» Task directions
Transcribe the whole listing without a single picture.
BEGIN The data
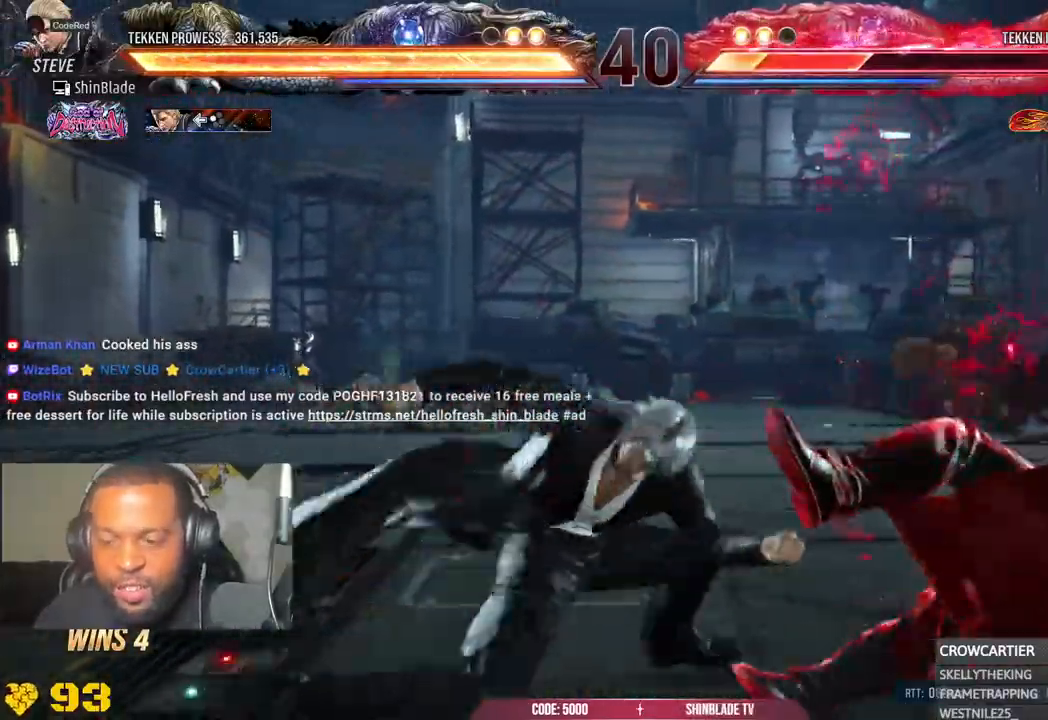
{"buttons": ["CROSS", "TRIANGLE"], "left_stick": "center", "right_stick": "center", "events": [[100, "SQUARE", "up"], [150, "CROSS", "up"], [150, "SQUARE", "down"], [250, "SQUARE", "up"], [500, "CROSS", "down"]]}
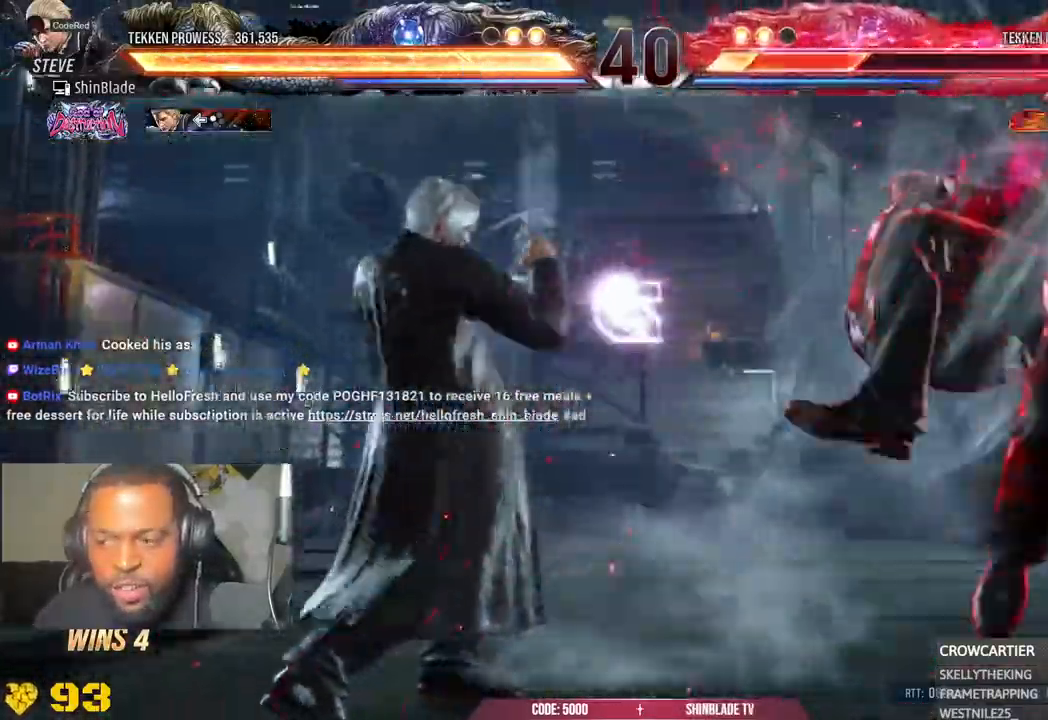
{"buttons": ["SQUARE", "TRIANGLE"], "left_stick": "center", "right_stick": "center", "events": [[67, "DPAD_RIGHT", "down"], [150, "DPAD_RIGHT", "up"], [217, "DPAD_RIGHT", "down"], [267, "DPAD_RIGHT", "up"], [333, "DPAD_RIGHT", "down"], [367, "CROSS", "up"], [400, "TRIANGLE", "up"], [417, "DPAD_RIGHT", "up"], [500, "SQUARE", "down"], [500, "TRIANGLE", "down"]]}
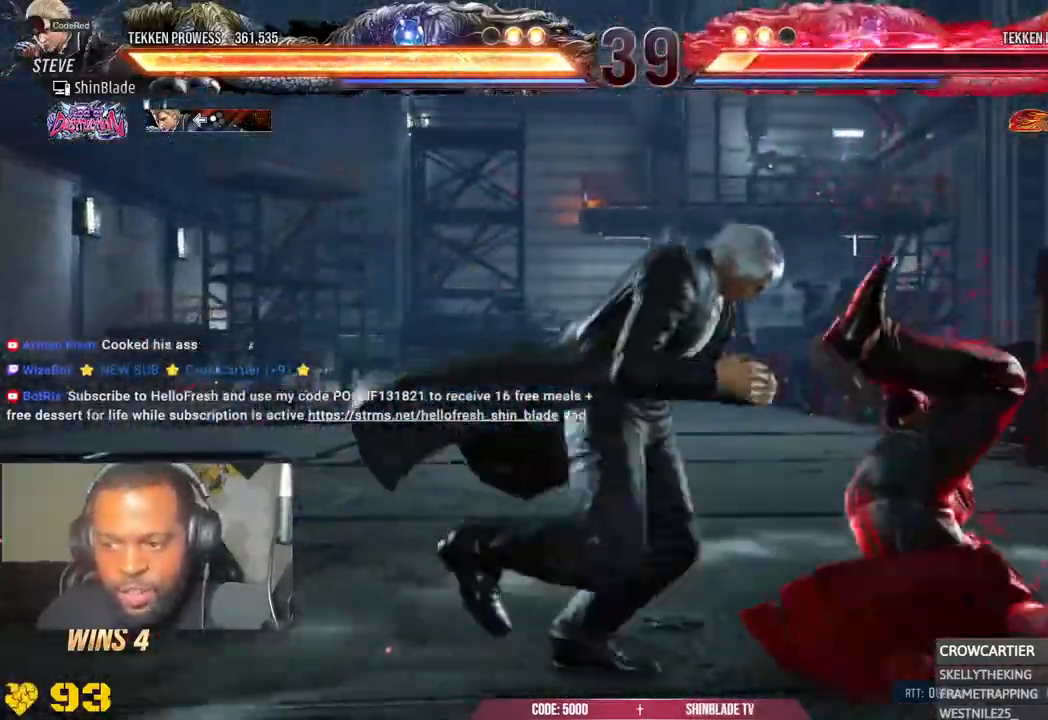
{"buttons": ["TRIANGLE"], "left_stick": "center", "right_stick": "center", "events": [[83, "SQUARE", "up"], [83, "TRIANGLE", "up"], [133, "TRIANGLE", "down"], [150, "SQUARE", "down"], [217, "SQUARE", "up"], [283, "SQUARE", "down"], [317, "SQUARE", "up"], [367, "SQUARE", "down"], [467, "SQUARE", "up"]]}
END The data
» Output below
{"buttons": ["CROSS", "TRIANGLE"], "left_stick": "center", "right_stick": "center", "events": [[100, "SQUARE", "up"], [150, "CROSS", "up"], [150, "SQUARE", "down"], [250, "SQUARE", "up"], [500, "CROSS", "down"]]}
{"buttons": ["SQUARE", "TRIANGLE"], "left_stick": "center", "right_stick": "center", "events": [[67, "DPAD_RIGHT", "down"], [150, "DPAD_RIGHT", "up"], [217, "DPAD_RIGHT", "down"], [267, "DPAD_RIGHT", "up"], [333, "DPAD_RIGHT", "down"], [367, "CROSS", "up"], [400, "TRIANGLE", "up"], [417, "DPAD_RIGHT", "up"], [500, "SQUARE", "down"], [500, "TRIANGLE", "down"]]}
{"buttons": ["TRIANGLE"], "left_stick": "center", "right_stick": "center", "events": [[83, "SQUARE", "up"], [83, "TRIANGLE", "up"], [133, "TRIANGLE", "down"], [150, "SQUARE", "down"], [217, "SQUARE", "up"], [283, "SQUARE", "down"], [317, "SQUARE", "up"], [367, "SQUARE", "down"], [467, "SQUARE", "up"]]}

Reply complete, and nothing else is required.